Joyner has received several awards for his work in teaching online, including the 2019 USG Regents’ Teaching Excellence Award for Online Teaching, 2018 Georgia Tech Center for Teaching & Learning Curriculum Innovation Award, and the 2016 Georgia Tech College of Computing Lockheed Excellence in Teaching Award.
Maui-raised sansei IDA YOSHINAGA is a non-traditional scholar of film, television, and media studies working at the intersection of genre theory, creative writing pedagogy, cultural studies, and cinematic production studies. A hybrid scholar-practitioner of the speculative/fantastic arts, she specializes in cultural screen stories, including community-engaged movies and network/cable/streaming shows, with a focus on story development, cross-cultural adaptation, and the politics of cinematic pre-production as well as critical reception, as these processes apply to the scripted (fictional) screenplay form. Her work can be found in the collection of thinkpieces on science-fiction/fantasy (SFF) studies in the new millennium, Uneven Futures: Strategies for Community Survival from Speculative Fiction (MIT Press 2022), which she co-edited with Sean Guynes and Gerry Canavan; The Routledge Companion to Gender and Science Fiction (2022), where she put together an introductory roundtable of feminist, queer, and trans SFF fiction authors from diverse backgrounds; The Routledge Companion to Media and Fairytale Cultures (2018) in which she applied the concept of transmedia/storyworlds to fairytale narratives; and journals such as Narrative Culture, Marvels & Tales, Science Fiction Studies, The New Ray Bradbury Review, The Journal of the Sussex Center for Folklore, and Science Fiction Film and Television, the last for which she is one of a team of three main editors.
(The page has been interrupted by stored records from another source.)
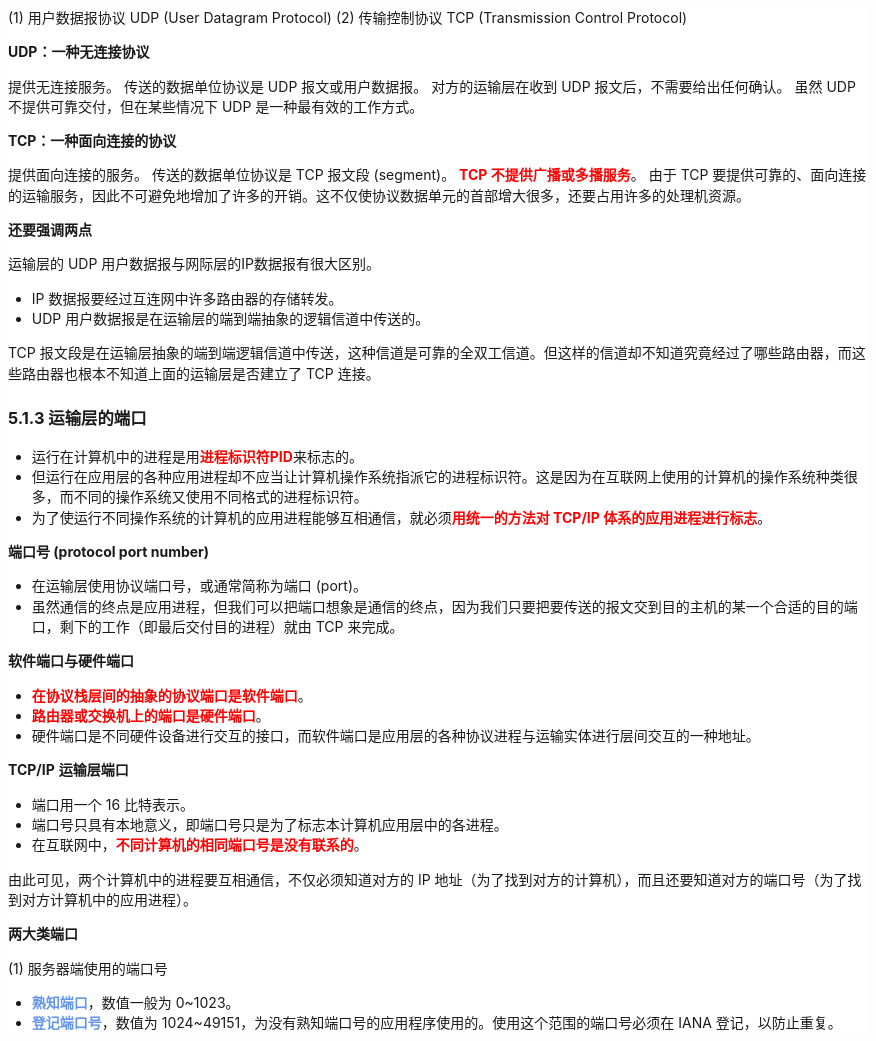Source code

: (1) 用户数据报协议 UDP (User Datagram Protocol)
(2) 传输控制协议 TCP (Transmission Control Protocol)

**UDP：一种无连接协议**

提供无连接服务。
传送的数据单位协议是 UDP 报文或用户数据报。
对方的运输层在收到 UDP 报文后，不需要给出任何确认。
虽然 UDP 不提供可靠交付，但在某些情况下 UDP 是一种最有效的工作方式。

**TCP：一种面向连接的协议**

提供面向连接的服务。
传送的数据单位协议是 TCP 报文段 (segment)。
<font color='red'>**TCP 不提供广播或多播服务**</font>。
由于 TCP 要提供可靠的、面向连接的运输服务，因此不可避免地增加了许多的开销。这不仅使协议数据单元的首部增大很多，还要占用许多的处理机资源。

**还要强调两点** 

运输层的 UDP 用户数据报与网际层的IP数据报有很大区别。

- IP 数据报要经过互连网中许多路由器的存储转发。
- UDP 用户数据报是在运输层的端到端抽象的逻辑信道中传送的。

TCP 报文段是在运输层抽象的端到端逻辑信道中传送，这种信道是可靠的全双工信道。但这样的信道却不知道究竟经过了哪些路由器，而这些路由器也根本不知道上面的运输层是否建立了 TCP 连接。 



### 5.1.3  运输层的端口

- 运行在计算机中的进程是用<font color='red'>**进程标识符PID**</font>来标志的。
- 但运行在应用层的各种应用进程却不应当让计算机操作系统指派它的进程标识符。这是因为在互联网上使用的计算机的操作系统种类很多，而不同的操作系统又使用不同格式的进程标识符。
- 为了使运行不同操作系统的计算机的应用进程能够互相通信，就必须<font color='red'>**用统一的方法对 TCP/IP 体系的应用进程进行标志**</font>。 

**端口号 (protocol port number)**

- 在运输层使用协议端口号，或通常简称为端口 (port)。
- 虽然通信的终点是应用进程，但我们可以把端口想象是通信的终点，因为我们只要把要传送的报文交到目的主机的某一个合适的目的端口，剩下的工作（即最后交付目的进程）就由 TCP 来完成。

**软件端口与硬件端口**

- <font color='red'>**在协议栈层间的抽象的协议端口是软件端口**</font>。
- <font color='red'>**路由器或交换机上的端口是硬件端口**</font>。
- 硬件端口是不同硬件设备进行交互的接口，而软件端口是应用层的各种协议进程与运输实体进行层间交互的一种地址。 

**TCP/IP** **运输层端口** 

- 端口用一个 16 比特表示。
- 端口号只具有本地意义，即端口号只是为了标志本计算机应用层中的各进程。
- 在互联网中，<font color='red'>**不同计算机的相同端口号是没有联系的**</font>。

由此可见，两个计算机中的进程要互相通信，不仅必须知道对方的 IP 地址（为了找到对方的计算机），而且还要知道对方的端口号（为了找到对方计算机中的应用进程）。

**两大类端口** 

(1) 服务器端使用的端口号

- <font color='cornflowerblue'>**熟知端口**</font>，数值一般为 0~1023。
- <font color='cornflowerblue'>**登记端口号**</font>，数值为 1024~49151，为没有熟知端口号的应用程序使用的。使用这个范围的端口号必须在 IANA 登记，以防止重复。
LISA YASZEK is Regents’ Professor of Science Fiction Studies at Georgia Tech, where she explores science fiction as a global language crossing centuries, continents, and cultures. Her books include Galactic Suburbia: Recovering Women’s Science Fiction (2008); Sisters of Tomorrow: The First Women of Science Fiction (2016); and The Future is Female! Classic Science Fiction Stories by Women series (2018-present).
Yaszek’s ideas about science fiction as a window to cultural history have been featured in venues including The Washington Post, Food and Wine Magazine, and USA Today, and she has been an expert commentator for CBS Sunday Morning, BBC4, Turner Classic Movies, and the AMC miniseries James Cameron’s Story of Science Fiction. A past president of the Science Fiction Research Association, Yaszek currently serves as a juror for the Eugie Foster and Philip K. Dick Speculative Fiction Awards.
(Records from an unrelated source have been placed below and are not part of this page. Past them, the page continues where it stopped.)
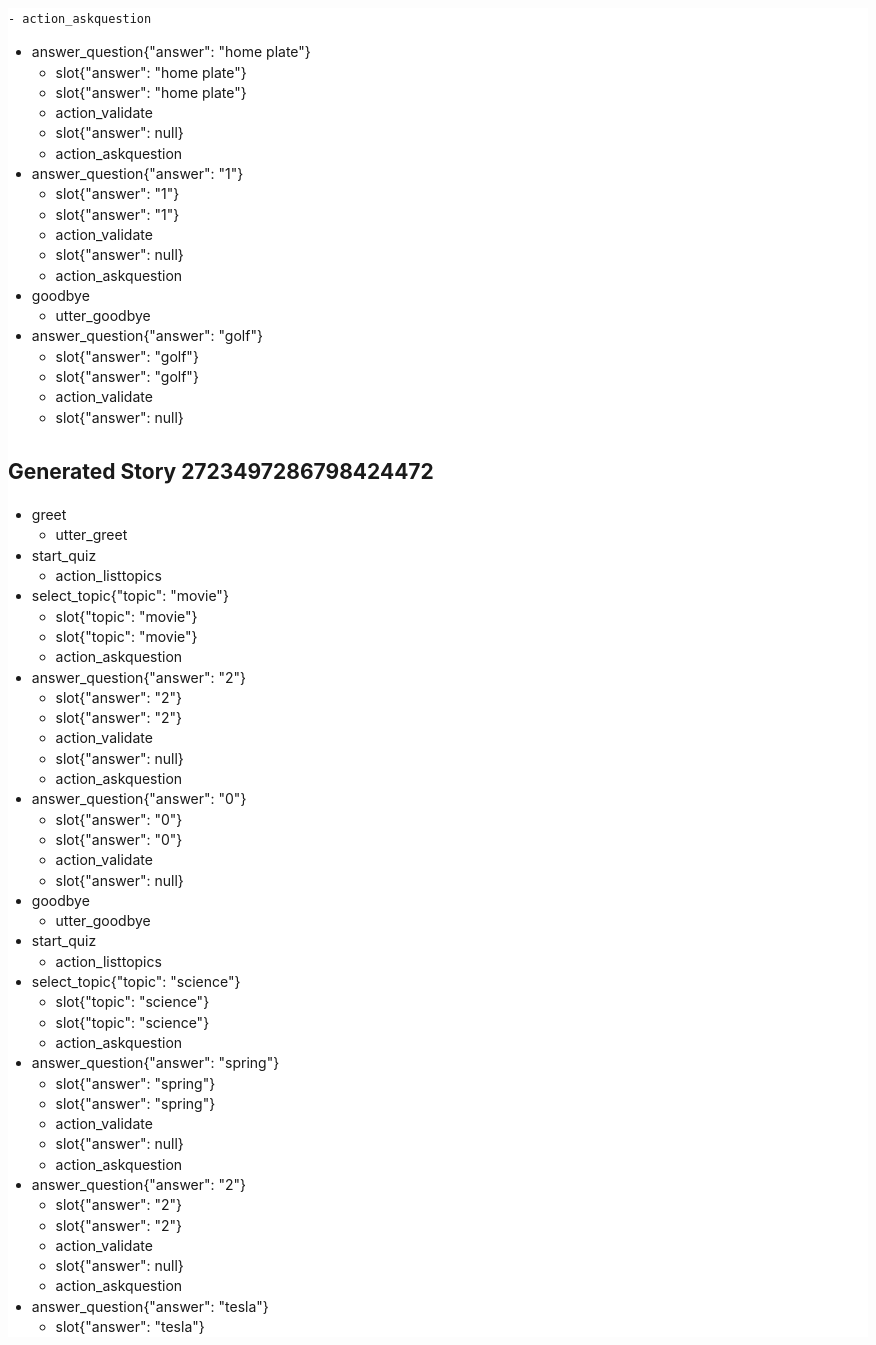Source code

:     - action_askquestion
* answer_question{"answer": "home plate"}
    - slot{"answer": "home plate"}
    - slot{"answer": "home plate"}
    - action_validate
    - slot{"answer": null}
    - action_askquestion
* answer_question{"answer": "1"}
    - slot{"answer": "1"}
    - slot{"answer": "1"}
    - action_validate
    - slot{"answer": null}
    - action_askquestion
* goodbye
    - utter_goodbye
* answer_question{"answer": "golf"}
    - slot{"answer": "golf"}
    - slot{"answer": "golf"}
    - action_validate
    - slot{"answer": null}

## Generated Story 2723497286798424472
* greet
    - utter_greet
* start_quiz
    - action_listtopics
* select_topic{"topic": "movie"}
    - slot{"topic": "movie"}
    - slot{"topic": "movie"}
    - action_askquestion
* answer_question{"answer": "2"}
    - slot{"answer": "2"}
    - slot{"answer": "2"}
    - action_validate
    - slot{"answer": null}
    - action_askquestion
* answer_question{"answer": "0"}
    - slot{"answer": "0"}
    - slot{"answer": "0"}
    - action_validate
    - slot{"answer": null}
* goodbye
    - utter_goodbye
* start_quiz
    - action_listtopics
* select_topic{"topic": "science"}
    - slot{"topic": "science"}
    - slot{"topic": "science"}
    - action_askquestion
* answer_question{"answer": "spring"}
    - slot{"answer": "spring"}
    - slot{"answer": "spring"}
    - action_validate
    - slot{"answer": null}
    - action_askquestion
* answer_question{"answer": "2"}
    - slot{"answer": "2"}
    - slot{"answer": "2"}
    - action_validate
    - slot{"answer": null}
    - action_askquestion
* answer_question{"answer": "tesla"}
    - slot{"answer": "tesla"}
MARK LEIBERT has operated at the intersection of art and technology for two decades. He is an artist, academic, and industry professional. His research and teaching interests include painting, color theory, visual culture, web and graphic design, UX, and artist materials. His portraits result from a poetic engagement with algorithms and artificial intelligence.
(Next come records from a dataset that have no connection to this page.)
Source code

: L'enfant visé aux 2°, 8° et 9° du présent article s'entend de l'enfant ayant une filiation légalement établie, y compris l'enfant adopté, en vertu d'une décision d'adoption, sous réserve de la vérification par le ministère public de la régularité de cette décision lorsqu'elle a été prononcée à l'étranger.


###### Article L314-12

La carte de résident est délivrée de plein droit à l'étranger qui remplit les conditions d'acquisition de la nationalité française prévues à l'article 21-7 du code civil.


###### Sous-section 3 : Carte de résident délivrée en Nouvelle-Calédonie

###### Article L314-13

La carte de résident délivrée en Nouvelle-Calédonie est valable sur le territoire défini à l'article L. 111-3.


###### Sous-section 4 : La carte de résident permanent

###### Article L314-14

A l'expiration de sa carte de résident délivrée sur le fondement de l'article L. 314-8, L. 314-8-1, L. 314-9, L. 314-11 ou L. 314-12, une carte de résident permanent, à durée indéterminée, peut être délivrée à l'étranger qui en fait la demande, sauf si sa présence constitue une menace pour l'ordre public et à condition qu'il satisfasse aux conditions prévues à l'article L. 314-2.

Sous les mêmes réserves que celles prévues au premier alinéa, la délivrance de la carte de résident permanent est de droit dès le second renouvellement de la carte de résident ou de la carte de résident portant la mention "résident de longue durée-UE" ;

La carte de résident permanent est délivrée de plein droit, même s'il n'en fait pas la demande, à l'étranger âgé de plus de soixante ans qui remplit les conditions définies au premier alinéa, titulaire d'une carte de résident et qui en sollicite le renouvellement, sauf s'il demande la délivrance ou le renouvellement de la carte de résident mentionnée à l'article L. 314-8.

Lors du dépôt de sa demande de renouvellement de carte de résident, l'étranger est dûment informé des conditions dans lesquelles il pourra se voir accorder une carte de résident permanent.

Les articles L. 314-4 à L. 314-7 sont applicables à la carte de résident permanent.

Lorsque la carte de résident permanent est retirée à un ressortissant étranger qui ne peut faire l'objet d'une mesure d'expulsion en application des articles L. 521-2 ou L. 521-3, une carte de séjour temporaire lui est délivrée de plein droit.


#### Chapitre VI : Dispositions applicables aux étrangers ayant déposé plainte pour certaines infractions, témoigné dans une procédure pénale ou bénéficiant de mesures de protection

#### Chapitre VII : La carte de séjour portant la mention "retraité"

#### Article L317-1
Leibert’s design and digital experience includes projects with the High Museum of Art, The Papers of George Washington, the Carter Center, the Task Force for Global Health, and many others. He is the principal and creative director of Kaikoo Media and works actively in the web and graphic design industry, focusing mainly on projects with non-profit organizations. His artwork, which includes painting, photography, and digital installations, is in private and corporate collections, including the High Museum of Art, Capital One, and Ritz Carlton, among others. He co-founded Day and Night Projects, an Atlanta artist-run gallery, and Sander Hudson Gallery represents his work. He has taught at James Madison University, Anderson Ranch Arts Center, SCAD, Georgia State University, and Georgia Tech.